Is there a way to sort a list using parallelStream()? I saw there are forEach and forEachOrdered. But I was checking if there is a way to sort as follows,

list.parallelStream().map().sorted().collect(Collectors.toList());
halfer
  • 19,824
  • 17
  • 99
  • 186
H Athukorala
  • 739
  • 11
  • 32
  • 1
    What doesn't work with your above snippet? FYI, `.sorted()` is [_stateful_](https://docs.oracle.com/javase/8/docs/api/java/util/stream/package-summary.html#StreamOps): "one cannot produce any results from sorting a stream until one has seen all elements of the stream". – sp00m Aug 10 '21 at 17:00
  • 1
    What help do you need? That works. – Louis Wasserman Aug 10 '21 at 17:04

1 Answers1

1

A parallel stream is just a standard stream, so it is possible to apply sorted to a parallel stream. The result of the sorted method is a sequential stream.

So it works as follow:

 list.parallelStream()   // Generate a parallel stream
     .map(item -> ...)   // Item are mapped in parallel
     .sorted()           // sorted needs to wait for all elements before continuing
                         // Here the stream is sequential
     .collect(Collectors.toList());   // Collect to a new list

So sorted can operates on a parallel stream, but the resulting stream is sequential and it is released only after all elements of the parallel stream are received.
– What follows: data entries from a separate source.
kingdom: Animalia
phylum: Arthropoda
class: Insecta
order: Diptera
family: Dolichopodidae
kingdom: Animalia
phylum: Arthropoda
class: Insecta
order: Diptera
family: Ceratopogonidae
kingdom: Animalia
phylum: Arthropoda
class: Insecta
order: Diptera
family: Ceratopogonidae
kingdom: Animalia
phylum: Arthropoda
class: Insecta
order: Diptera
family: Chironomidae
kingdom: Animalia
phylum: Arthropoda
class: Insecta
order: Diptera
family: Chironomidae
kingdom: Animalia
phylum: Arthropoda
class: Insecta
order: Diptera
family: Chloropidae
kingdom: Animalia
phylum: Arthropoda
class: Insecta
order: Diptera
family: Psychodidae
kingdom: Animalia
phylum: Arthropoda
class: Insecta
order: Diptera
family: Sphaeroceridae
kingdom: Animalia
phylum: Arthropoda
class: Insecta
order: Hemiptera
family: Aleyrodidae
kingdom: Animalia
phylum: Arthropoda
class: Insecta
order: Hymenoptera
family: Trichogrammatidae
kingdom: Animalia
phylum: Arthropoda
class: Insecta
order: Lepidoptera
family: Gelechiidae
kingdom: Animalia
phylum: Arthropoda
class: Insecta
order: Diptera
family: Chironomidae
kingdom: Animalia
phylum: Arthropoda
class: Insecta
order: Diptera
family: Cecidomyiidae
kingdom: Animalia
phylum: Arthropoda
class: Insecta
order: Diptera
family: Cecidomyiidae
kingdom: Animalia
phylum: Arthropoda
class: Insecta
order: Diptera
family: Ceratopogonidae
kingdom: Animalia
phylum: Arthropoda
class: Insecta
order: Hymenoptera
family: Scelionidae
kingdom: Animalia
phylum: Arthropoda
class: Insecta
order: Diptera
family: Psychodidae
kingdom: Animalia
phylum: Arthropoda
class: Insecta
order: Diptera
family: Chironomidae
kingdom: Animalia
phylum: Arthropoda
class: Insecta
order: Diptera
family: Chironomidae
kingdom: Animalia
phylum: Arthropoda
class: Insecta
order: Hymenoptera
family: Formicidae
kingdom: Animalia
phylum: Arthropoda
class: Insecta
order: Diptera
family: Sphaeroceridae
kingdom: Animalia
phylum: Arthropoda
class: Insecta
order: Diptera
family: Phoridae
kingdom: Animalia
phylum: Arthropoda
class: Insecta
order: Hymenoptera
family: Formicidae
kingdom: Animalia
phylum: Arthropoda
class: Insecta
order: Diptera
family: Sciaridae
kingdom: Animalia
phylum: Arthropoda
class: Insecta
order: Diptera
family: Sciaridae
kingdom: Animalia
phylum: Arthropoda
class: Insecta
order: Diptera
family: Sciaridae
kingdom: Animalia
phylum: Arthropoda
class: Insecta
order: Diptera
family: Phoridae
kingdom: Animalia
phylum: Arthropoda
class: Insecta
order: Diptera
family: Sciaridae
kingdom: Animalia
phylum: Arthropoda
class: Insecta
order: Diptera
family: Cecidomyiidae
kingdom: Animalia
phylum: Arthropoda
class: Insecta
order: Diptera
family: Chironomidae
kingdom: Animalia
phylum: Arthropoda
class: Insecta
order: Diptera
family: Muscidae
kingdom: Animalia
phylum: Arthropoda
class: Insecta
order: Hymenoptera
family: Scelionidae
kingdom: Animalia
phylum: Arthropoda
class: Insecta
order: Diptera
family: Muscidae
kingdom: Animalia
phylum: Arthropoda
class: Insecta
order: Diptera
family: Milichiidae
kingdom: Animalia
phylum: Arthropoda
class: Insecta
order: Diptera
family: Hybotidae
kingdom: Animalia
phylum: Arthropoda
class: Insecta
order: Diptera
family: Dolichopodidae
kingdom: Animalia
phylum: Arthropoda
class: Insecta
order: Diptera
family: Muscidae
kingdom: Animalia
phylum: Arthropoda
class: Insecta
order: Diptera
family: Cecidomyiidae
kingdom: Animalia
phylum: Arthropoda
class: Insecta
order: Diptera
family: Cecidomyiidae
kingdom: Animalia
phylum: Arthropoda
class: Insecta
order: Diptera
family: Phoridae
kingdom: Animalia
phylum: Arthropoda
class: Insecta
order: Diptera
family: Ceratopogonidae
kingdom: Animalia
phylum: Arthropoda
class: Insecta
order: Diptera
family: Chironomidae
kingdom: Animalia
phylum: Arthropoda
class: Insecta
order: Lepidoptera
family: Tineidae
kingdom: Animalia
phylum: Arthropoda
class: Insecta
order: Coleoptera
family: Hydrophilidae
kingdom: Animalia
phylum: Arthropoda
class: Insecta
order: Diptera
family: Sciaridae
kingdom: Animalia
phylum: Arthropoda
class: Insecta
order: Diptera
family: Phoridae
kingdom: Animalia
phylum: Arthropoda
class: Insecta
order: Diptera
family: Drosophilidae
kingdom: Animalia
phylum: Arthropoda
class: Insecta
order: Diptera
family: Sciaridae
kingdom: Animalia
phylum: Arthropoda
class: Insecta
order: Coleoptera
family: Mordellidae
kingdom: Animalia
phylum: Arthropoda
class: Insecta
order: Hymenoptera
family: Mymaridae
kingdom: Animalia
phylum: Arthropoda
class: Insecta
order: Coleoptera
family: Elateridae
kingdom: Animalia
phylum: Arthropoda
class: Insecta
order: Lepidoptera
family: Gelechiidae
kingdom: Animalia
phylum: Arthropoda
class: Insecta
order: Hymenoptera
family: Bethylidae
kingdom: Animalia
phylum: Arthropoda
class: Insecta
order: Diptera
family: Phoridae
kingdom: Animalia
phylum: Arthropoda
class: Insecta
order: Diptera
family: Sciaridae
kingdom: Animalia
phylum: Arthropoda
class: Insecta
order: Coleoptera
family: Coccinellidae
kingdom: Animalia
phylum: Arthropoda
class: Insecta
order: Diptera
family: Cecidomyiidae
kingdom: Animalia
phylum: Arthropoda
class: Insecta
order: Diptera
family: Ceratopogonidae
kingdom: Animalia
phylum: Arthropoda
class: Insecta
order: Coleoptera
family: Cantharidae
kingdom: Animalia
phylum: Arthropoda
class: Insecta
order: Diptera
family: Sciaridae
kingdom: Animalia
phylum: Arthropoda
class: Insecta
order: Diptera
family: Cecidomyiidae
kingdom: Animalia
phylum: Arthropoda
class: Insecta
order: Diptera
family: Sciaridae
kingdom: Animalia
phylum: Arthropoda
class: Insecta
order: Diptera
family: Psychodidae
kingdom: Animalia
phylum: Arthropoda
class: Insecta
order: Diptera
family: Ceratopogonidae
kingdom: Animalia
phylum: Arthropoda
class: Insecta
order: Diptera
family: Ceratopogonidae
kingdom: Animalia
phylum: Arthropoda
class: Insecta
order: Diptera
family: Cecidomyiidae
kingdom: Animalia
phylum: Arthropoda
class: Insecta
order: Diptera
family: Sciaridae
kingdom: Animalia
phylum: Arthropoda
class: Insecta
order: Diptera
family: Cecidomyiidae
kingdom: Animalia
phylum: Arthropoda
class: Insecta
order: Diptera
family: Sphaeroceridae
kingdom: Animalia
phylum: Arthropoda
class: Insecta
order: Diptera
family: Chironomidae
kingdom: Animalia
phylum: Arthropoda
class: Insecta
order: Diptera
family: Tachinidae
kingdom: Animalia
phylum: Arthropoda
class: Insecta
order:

Updated answer (thanks to @Louis Wasserman)

The result of sorted is not sequential. The terminal operation will maintain the same order of the original stream not depending on if it is a sequential stream or a parallel stream. So the correct code exposed before must be changed in the comments as below

 list.parallelStream()   // Generate a parallel stream
     .map(item -> ...)   // Item are mapped in parallel
     .sorted()           // sorted needs to wait for all elements before continuing
                         // REMOVED --> Here the stream is sequential
     .collect(Collectors.toList());   // Collect to a new list
                                      // ADDED --> in the same order of the received after the sorted step

If you add a map operation after the sorted with a random executing time you can see that this map operation can end in different moments, but at the end the collect will generate a List in the original order. (thanks to Louis Wasserman... I did a mistake I was not knowing the real internal details of stream, I hope that the updated answer give you the ability to better understand how streams works)

Davide Lorenzo MARINO
  • 26,420
  • 4
  • 39
  • 56